“What was this swindle?” asked the owner of Kemms Park.

“It was one in which all the tickets sold were to draw prizes,” was the reply; “in which shares were regularly issued, and prospectuses carefully drawn up and freely forwarded; in which samples of goods were sent to agents on deposit of two pounds; in which the hopes of fortune held out were so great, that money poured in from the provinces like water, and would have continued to pour in but for a smashing article on the subject, which appeared in a respectable journal. That proved a death-blow to the scheme, and the reputable little lot had to close their concern, and adopt some other means of subsistence. What the others did I am unable to say: one appeared in the Bankruptcy Court, but that was some time afterwards.

“To Mr. Peter Black, however, ‘Limited Liability,’ in which the concern I have mentioned was his first venture, appeared in the very nick of time.

“He had tried his hand at most other trades; why not at the promotion of large companies?

“The shilling swindles, the wonderful City fraud, were but introductions to this mightier arena, and the first time, after years, when I met Mr. Black again, was when I saw him in splendid offices in Cannon Street, sipping Madeira, and issuing his orders as though poverty and he had never been even on speaking terms. I am not easily surprised, but I confess those offices and Mr. Peter Black himself astonished me.

“There was not a thing under heaven in those days that could not be formed into a company, and accordingly Mr. Black was secretary to a Limited Liability for supplying England and the world with hermetically-sealed soups made from the flesh of South American oxen.”

Here Lord Kemms laughed outright.

“There was nothing impossible about the matter,” said Mr.

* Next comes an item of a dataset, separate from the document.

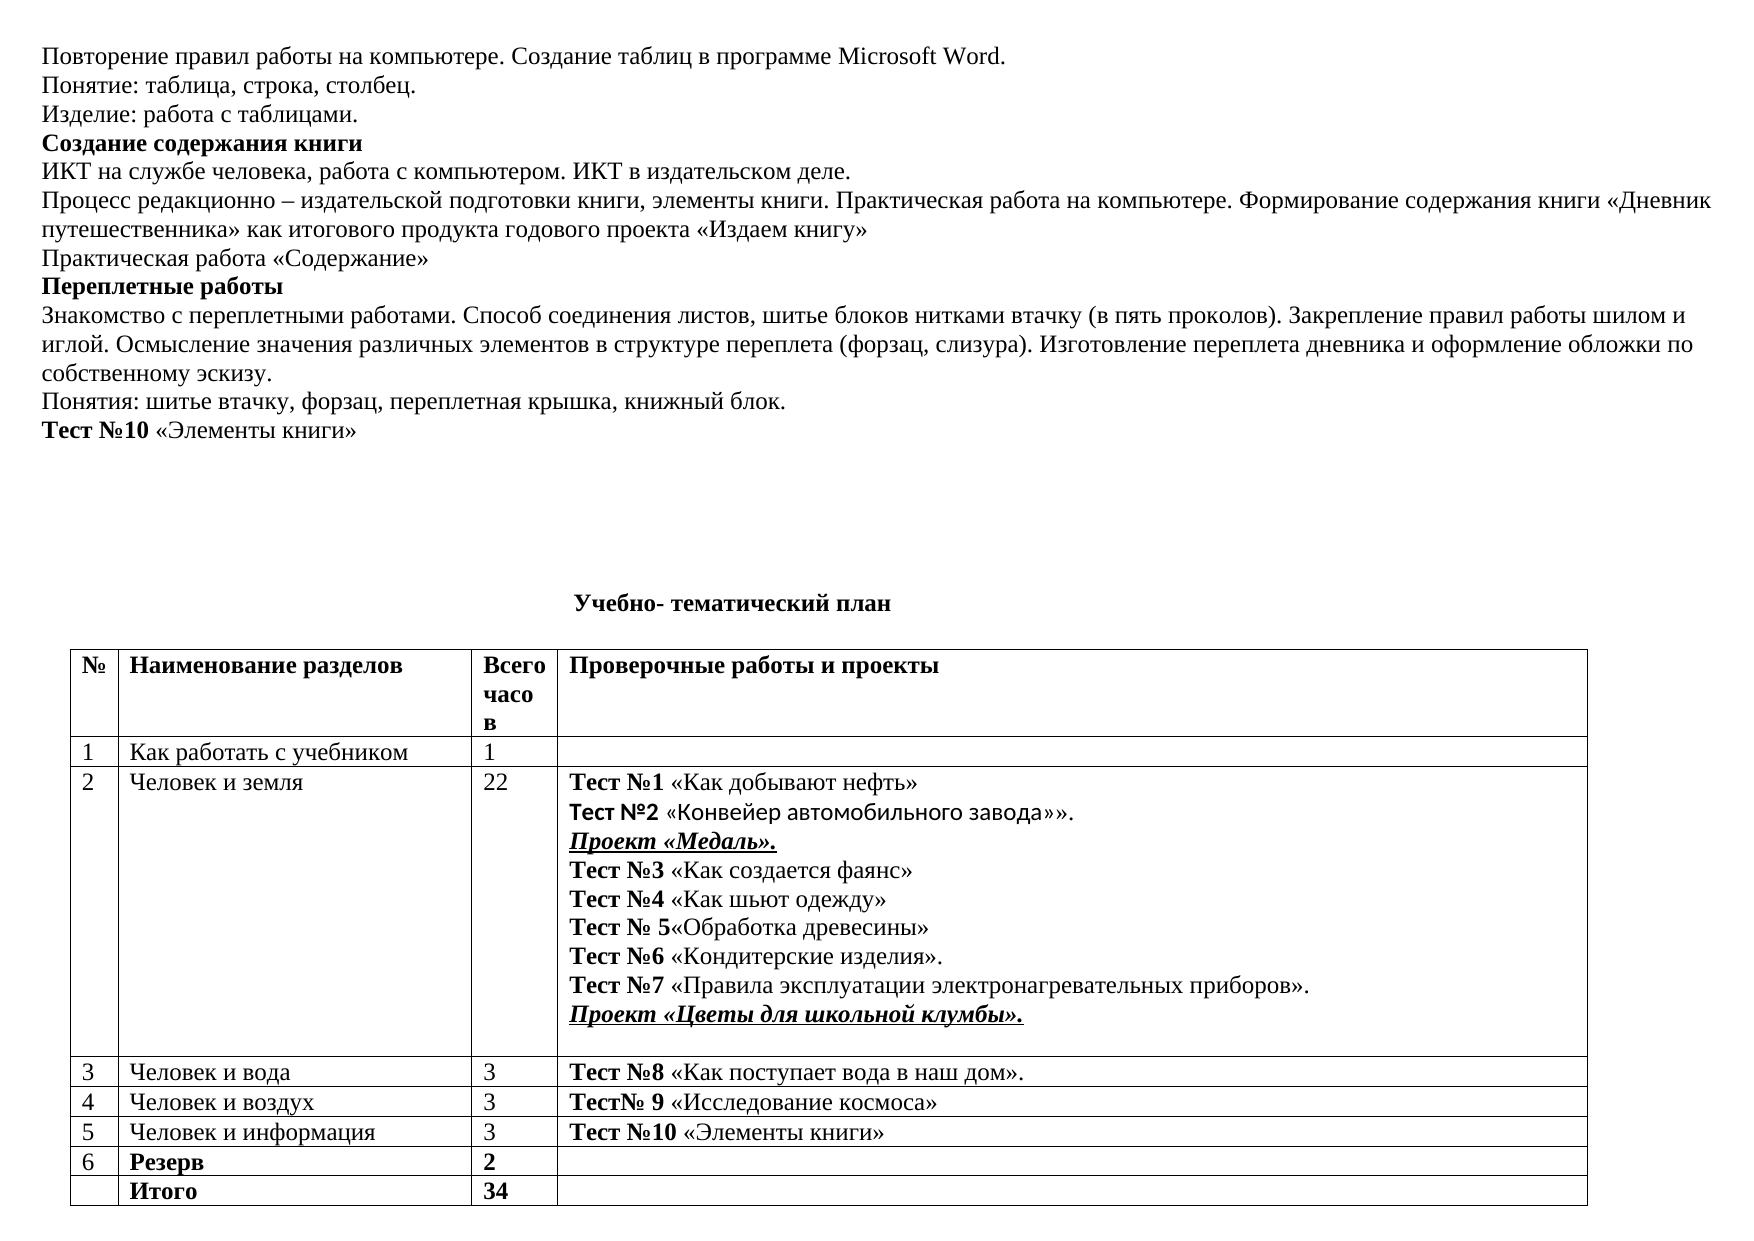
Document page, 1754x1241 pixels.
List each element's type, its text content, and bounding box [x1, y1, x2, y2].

text Понятие: таблица, строка, столбец. [41, 70, 1713, 99]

Raidsford, quietly. “I’ll be bound, if any man liked to go in single-handed for a project of the kind to-morrow, he could compass it—ay, and make money out of it too; but what a man may do, a company cannot do, and accordingly the soup never came from South America, and the bullocks Mr. Black represented in his reports as slain and in the English market may, for aught I know, be still roaming over the prairies.”

“And after that company collapsed?” inquired his lordship.

“Why, since that, Mr. Black has been sometimes up and sometimes down—sometimes living in retirement with his banking account drawn down to two and three half-pence; and again, giving grand dinners and living utterly regardless of expense. He is in the latter state at present—has a house in Stanley Crescent, servants in livery; dinners from Gunter’s; Mrs. Black “receives” on Tuesdays; Mr. Black asks great people to dinner any day in the week that suits his purpose. He has three separate banking accounts—he is promoting four different companies; he has offices in Cannon Street, Broad Street, and George Street, Westminster. He has an efficient staff of clerks—he has got, it is said, a couple of first-rate backers; he has all his past experience to guide him safely through the quagmires of limited liability; and, in short, if Mr. Black do not now make his fortune, he never will. My own opinion is, he never will; but that, of necessity, is merely an opinion.”